Emulating the natural biomechanics of muscle interaction to impart a high degree of AMS in residual limbs requires a sophisticated surgical design. Surgical considerations include physiological muscle tensions in mechanical couplings, balanced muscle force capacities, and minimizing the mechanical impedance to enable freely moving agonist-antagonist muscle dynamics. In practice, taking these multiple factors into account during the amputation procedure is challenging. In this study, the large variance in AMS across the AMI cohort underscores the need for further optimization of AMI amputation technique to enable a more consistent AMS clinical outcome. More broadly, an exciting area of future research would be the development of residual limb architectures that enable direct computer control of mechanoneural transduction49. To this end, basic research advances are necessary in physiological actuators such as biocompatible synthetic actuators57, intramuscular sensors58,59,60, and stimulators that can be implanted in series with residual muscle end organs.
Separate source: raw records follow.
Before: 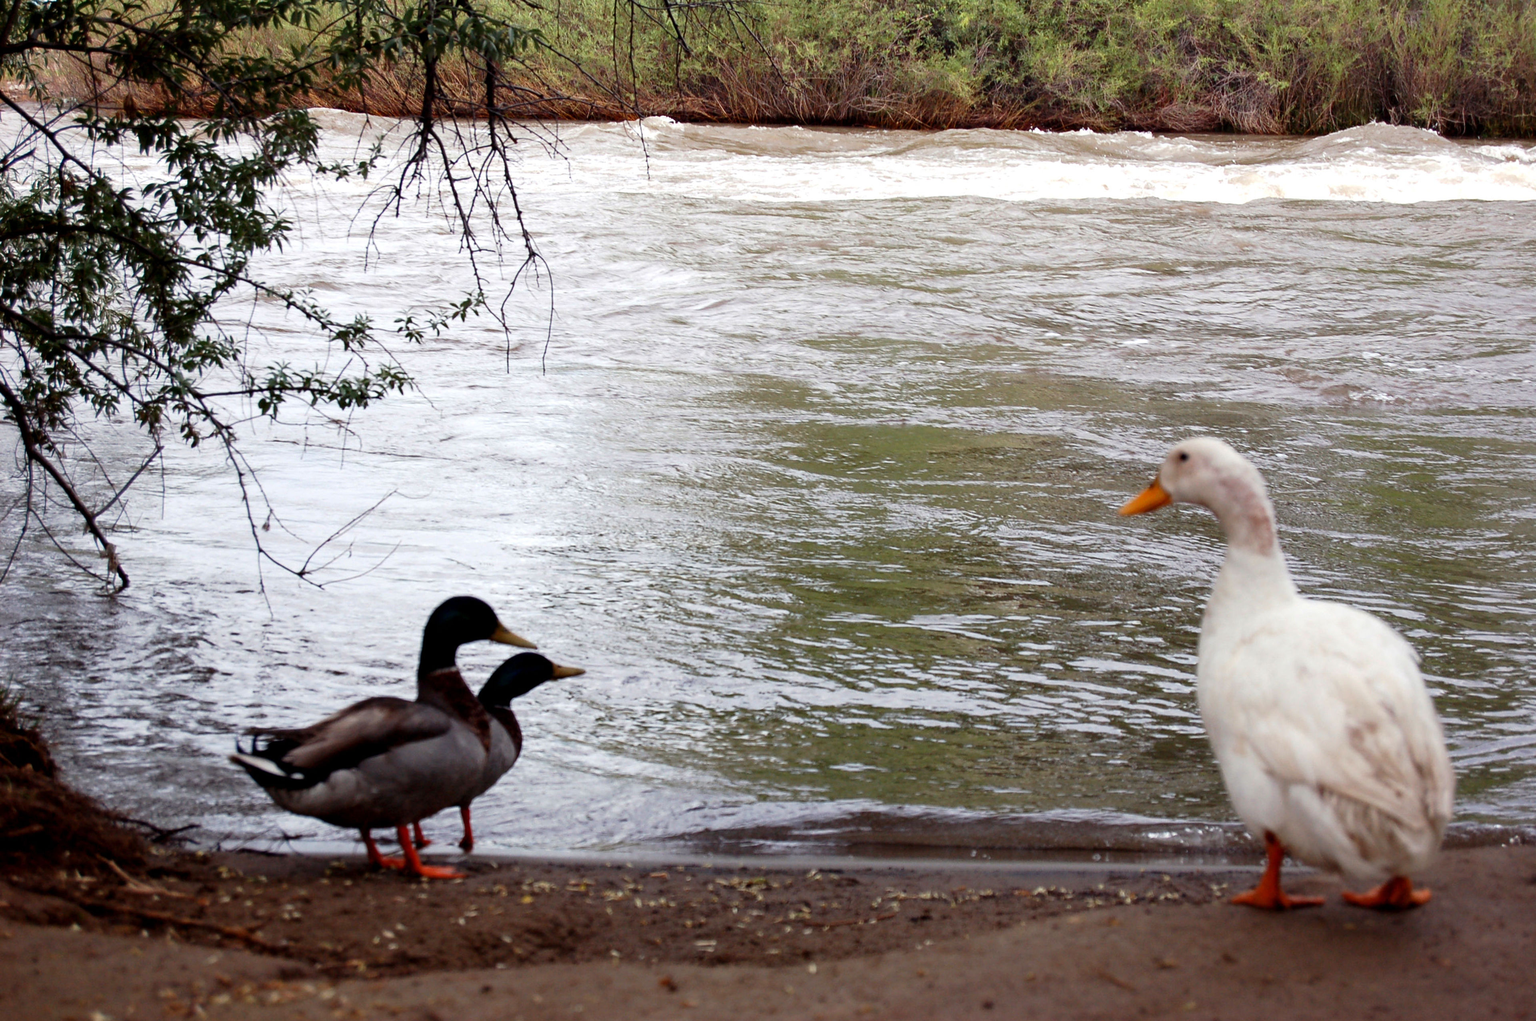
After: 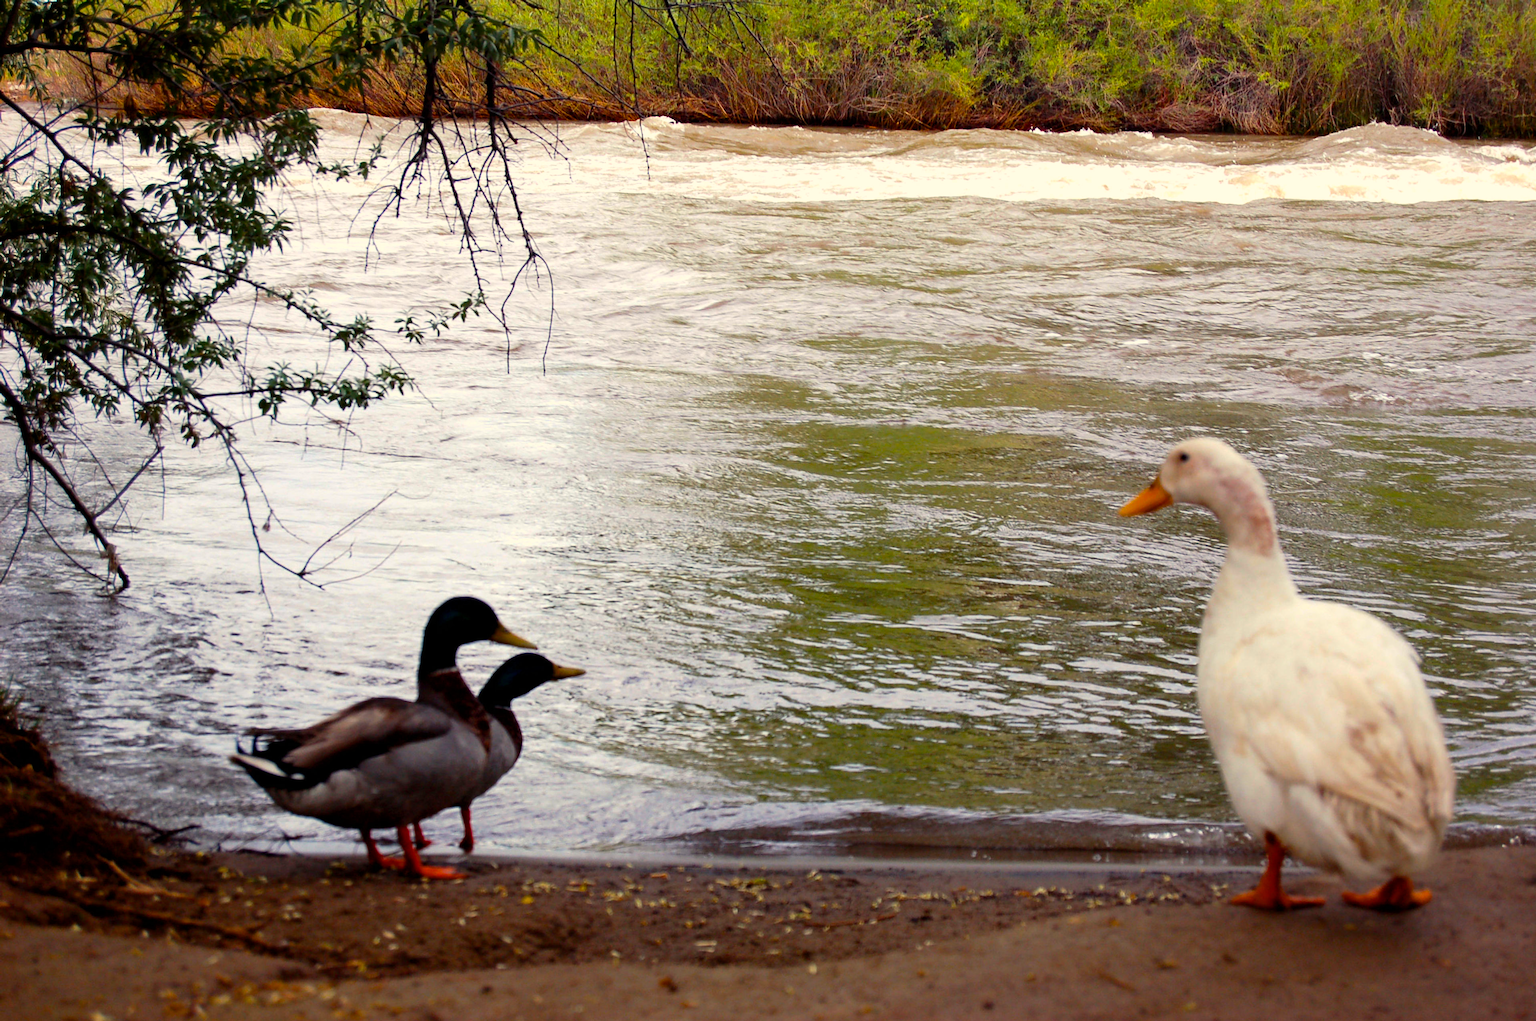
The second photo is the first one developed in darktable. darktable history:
color balance rgb: shadows lift › chroma 0.842%, shadows lift › hue 113.45°, highlights gain › chroma 2.989%, highlights gain › hue 78.64°, perceptual saturation grading › global saturation 75.932%, perceptual saturation grading › shadows -30.846%
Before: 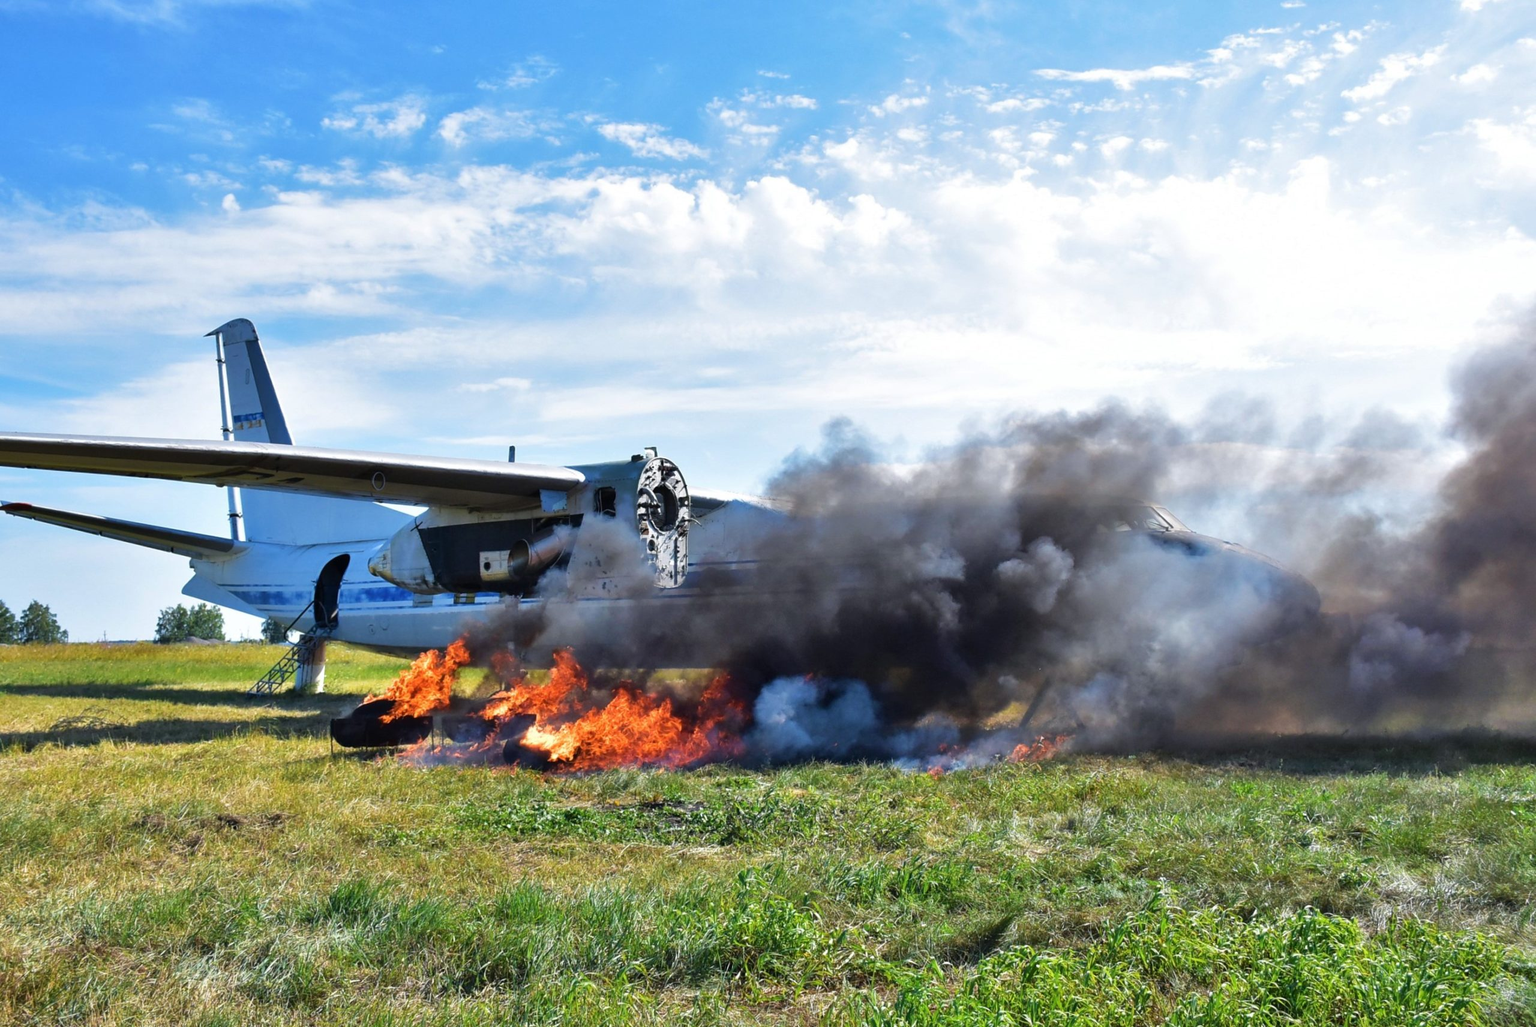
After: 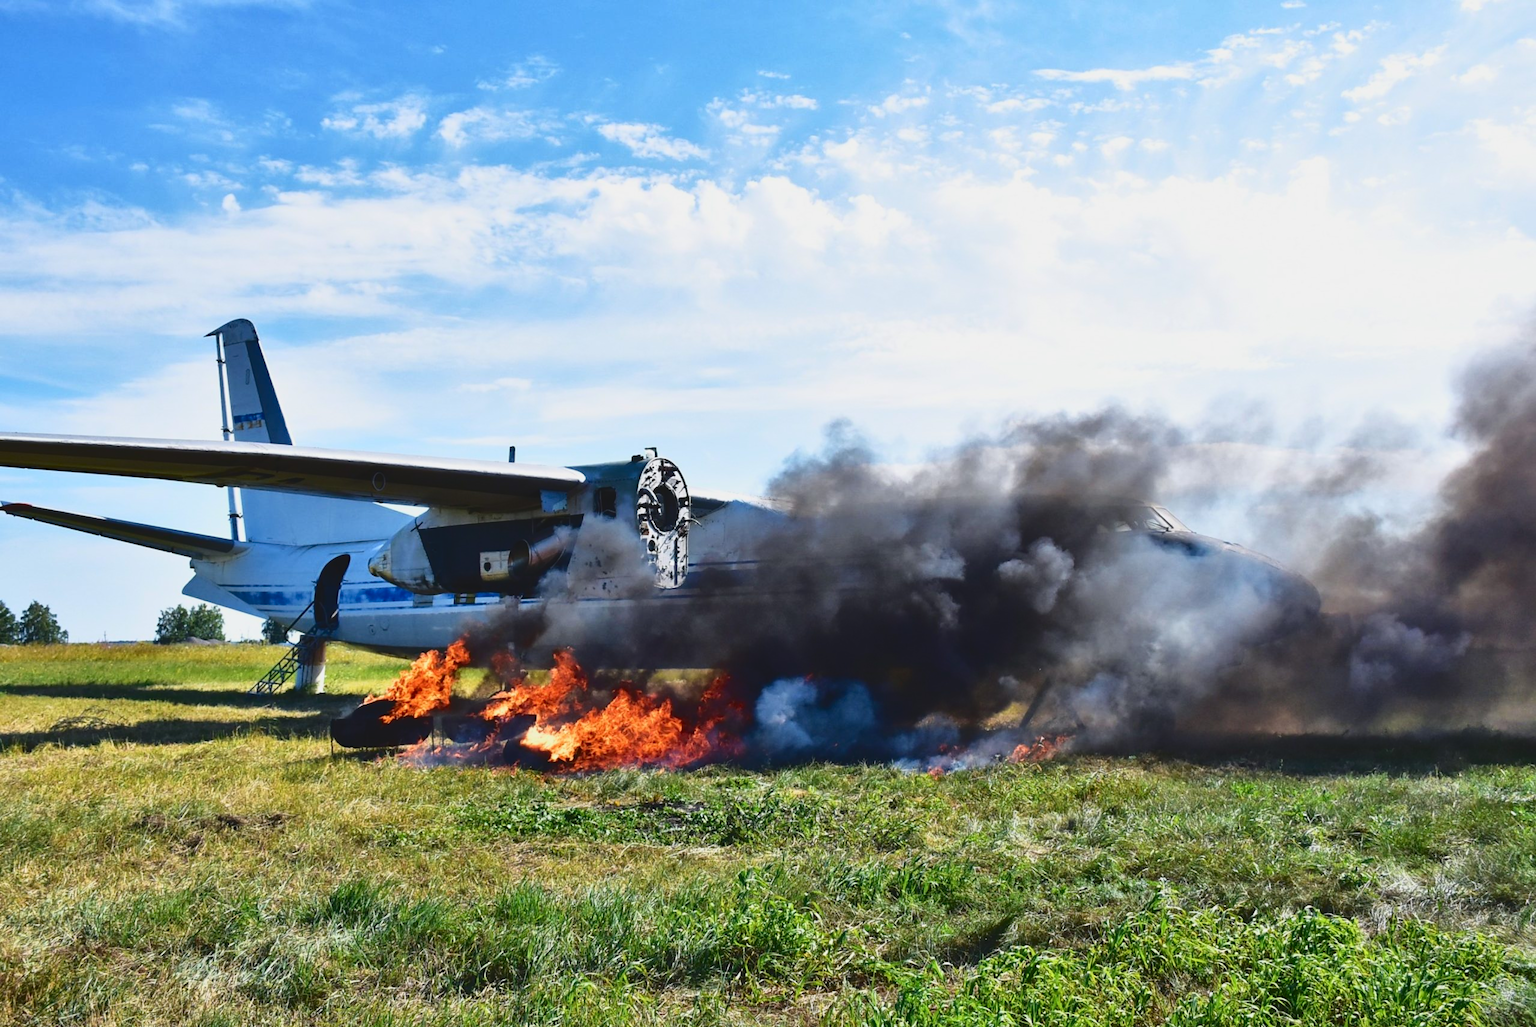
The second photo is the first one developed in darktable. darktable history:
tone curve: curves: ch0 [(0, 0.072) (0.249, 0.176) (0.518, 0.489) (0.832, 0.854) (1, 0.948)], color space Lab, independent channels, preserve colors none
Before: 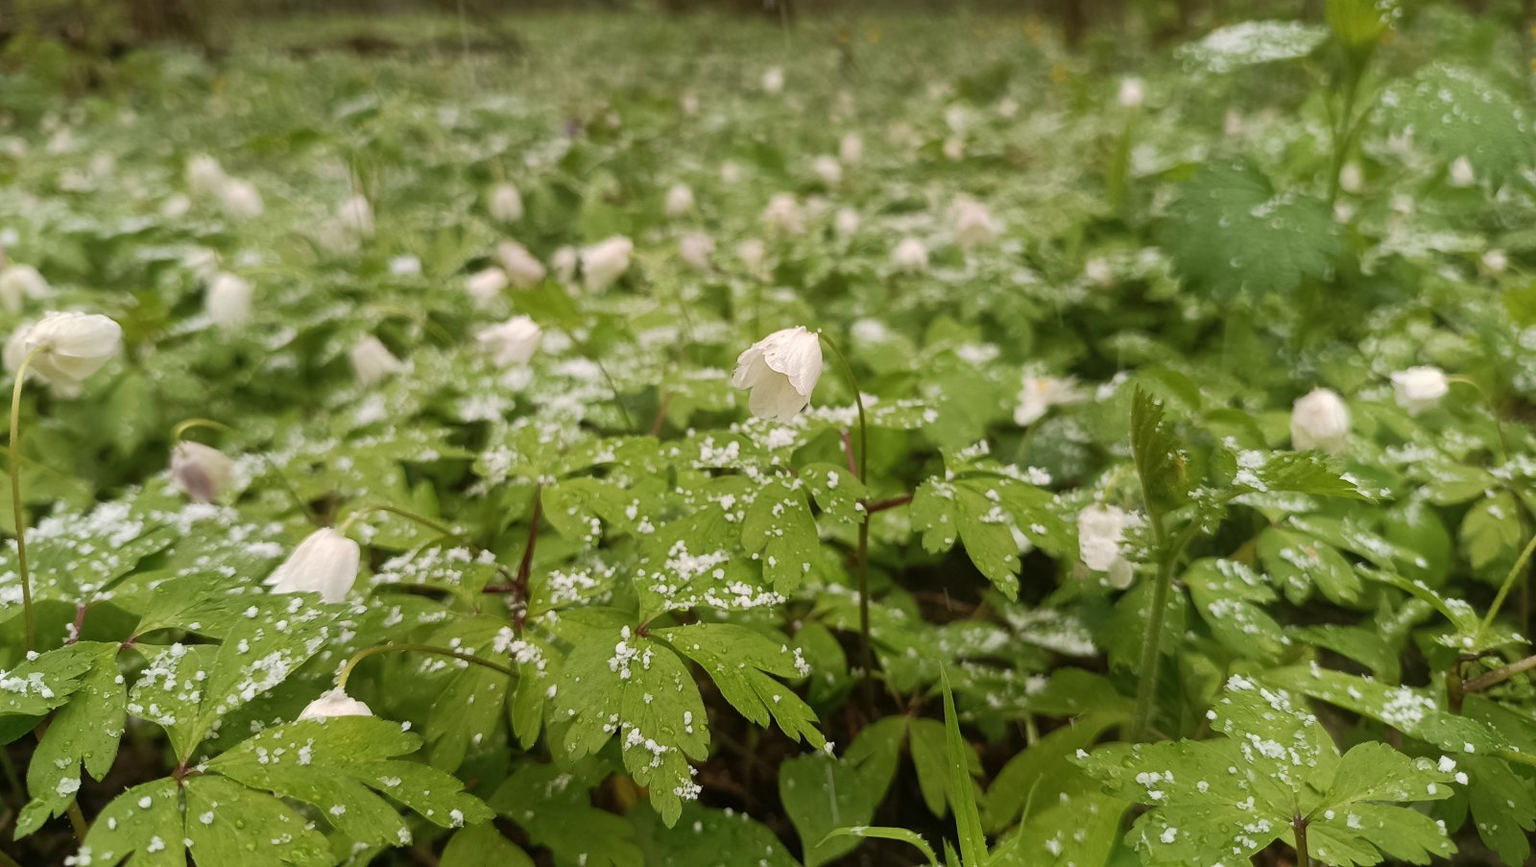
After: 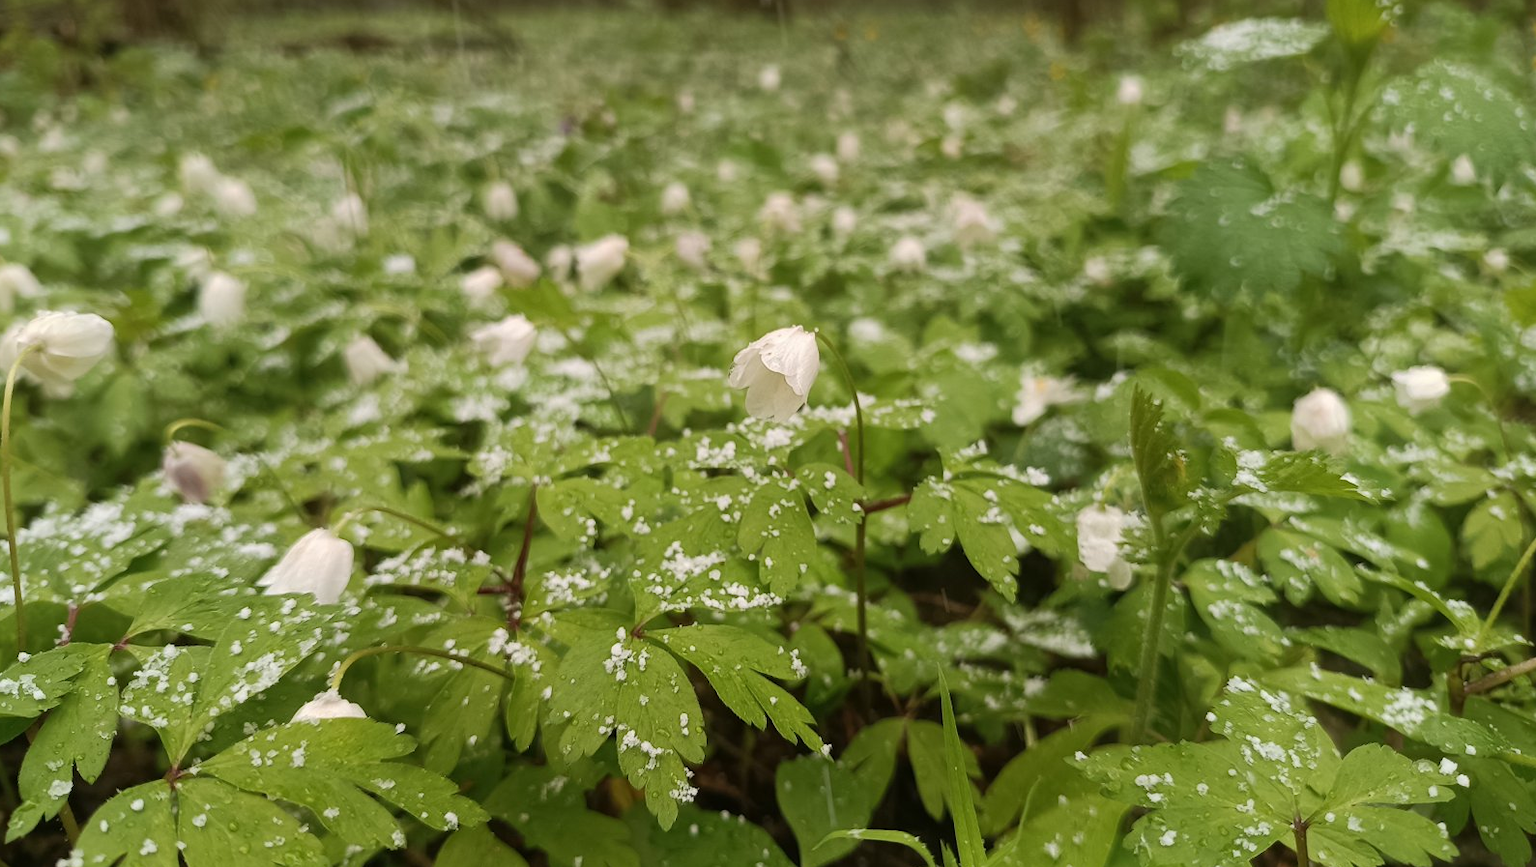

The importance of mechanoneural transduction within sensory organs for afferent signaling is well known2,4. However, the motor control consequences of altered afferent signals by the macroscale reconfiguration of biomechanically-functional tissue architectures is not yet understood. Here we document the effects of modified afferent signaling from distinct functional tissue architectures of the transtibial residuum by revealing the neuromechanical determinant, and the sensitivity of its impact on the CNS, to subject-specific residual motor control and phantom limb perception. Toward the design of biomimetic neural interfaces, we wish to underscore the value of surgical techniques that create a residuum tissue structure that preserves natural neuromusculature and biomechanical function.